Written exercise 1 ::
In the coastal management article, what is the name of the group formed recently to safeguard coastal rights?
Written exercise 2 ::
Begin at the listing line that has "14: none -> 2:28" and stop after the last line of the listing, leaving out the pictures. Rewrite those lines, swapping "none" for "unset" and keeping everything else the same.

Text shown ::
------------------------------------------------

CHENNAI JUNE 22. A group of environmentalists and fishermen have called for reconstitution and reclassification of the Coastal Zone Management Authority to give it teeth to monitor and protect the eco-system.

A resolution, forwarded this week to the Chief Minister, Jayalalithaa, the State Environment Secretary and the Union Ministry of Environment and Forests, the Coastal Watch Forum — a group formed recently to safeguard coastal rights — states that the CZMA at both the Centre and the States became "non-functional because of their narrow, bureaucratic composition".

The authority should be given greater responsibility to implement coastal regulation zone rules and be made broadbased and vibrant, it says, suggesting that a separate law on coastal area be enacted.

The resolution was framed after a recent meeting, in which participants charged that the CZMA was proving ineffective in the face of political and industrial compulsions. This led to exploitation and pollution of the fragile marine eco-system, which, they said, would have disastrous consequences for urban habitation in coastal cities.

The group has urged the Government to conduct a study on the adverse effects of shoreline high-rise buildings on public health, due to a rise in temperature, depletion of water table and pollution caused by such constructions. "Public health concern should be given top priority in urban coastal management," it says.

On differences between the Centre and State over coastal regulations, the forum says that coastal management should be concerned primarily with the eco-system and not be State-centred.

"The coast has a dimension of its own that does not respect artificially demarcated State boundaries," it says, and urges for a comprehensive public-centred development plan for ecological, environmental and economic management of urban coasts.

`Protect fishermen interests'

As for fishermen rights, the statement says development should factor in the community's right to livelihood and urges authorities to protect their ownership of marine resources. It notes that fishermen considered the CRZ specification disallowing development within 500 m of the high tide line as a norm aimed at protecting their livelihood, and any new legislation on coastal management should account for the sentiment.

The forum also argues for conversion of the Marina ecosystem — comprising the Bay of Bengal, the Cooum, the Buckingham Canal and the Adyar River — from CRZ II into the more stringent CRZ I, which protects coastal areas from further urbanisation.

But such reclassification should not be used to evict fisherfolk, it says.

------------------------------------------------

Source records ::
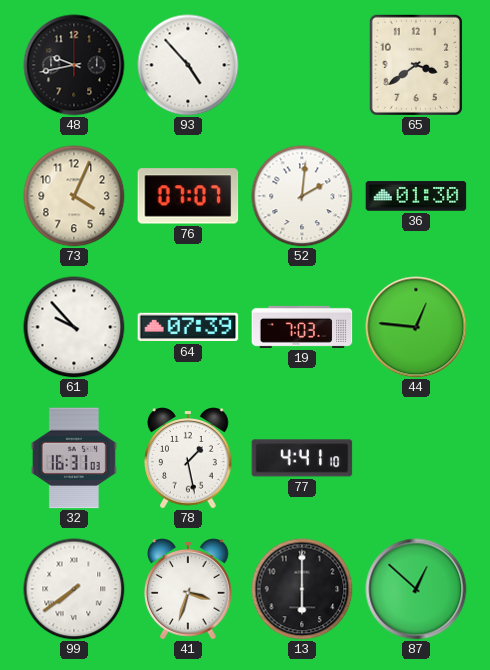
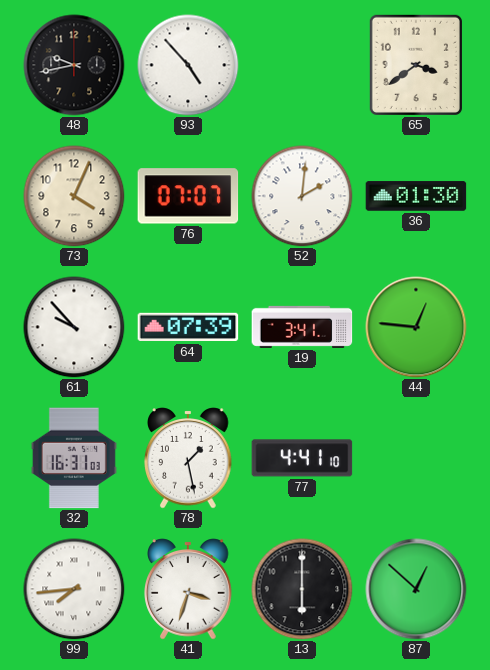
19: 7:03 -> 3:41
99: 7:39 -> 7:44
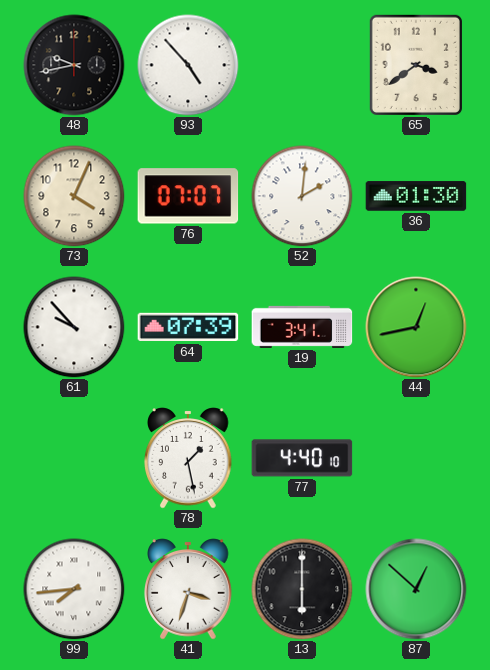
44: 12:46 -> 12:43
32: 16:31 -> none
77: 4:41 -> 4:40
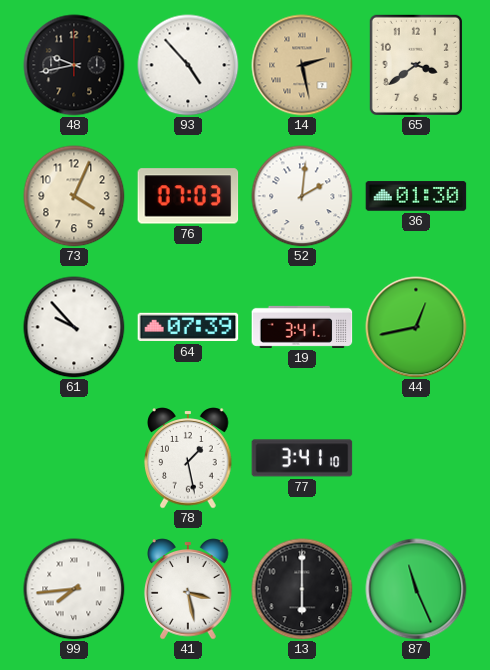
14: none -> 2:28
76: 07:07 -> 07:03
77: 4:40 -> 3:41
41: 3:33 -> 3:28
87: 12:52 -> 11:26
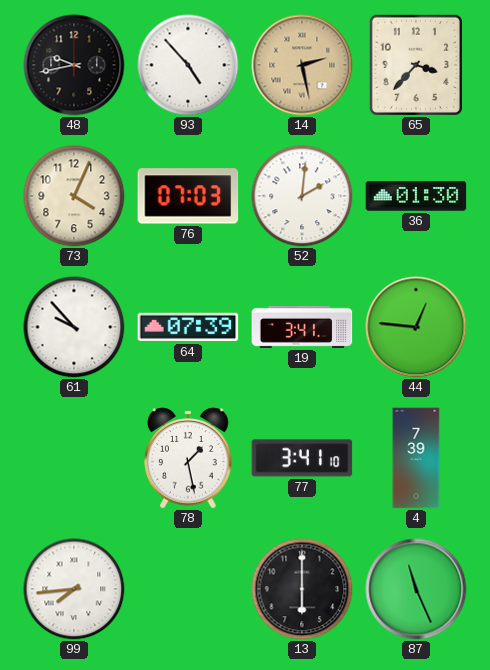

------------------------------------------------

Task result 1 ::
The Coastal Watch Forum.

Task result 2 ::
14: unset -> 2:28
76: 07:07 -> 07:03
77: 4:40 -> 3:41
41: 3:33 -> 3:28
87: 12:52 -> 11:26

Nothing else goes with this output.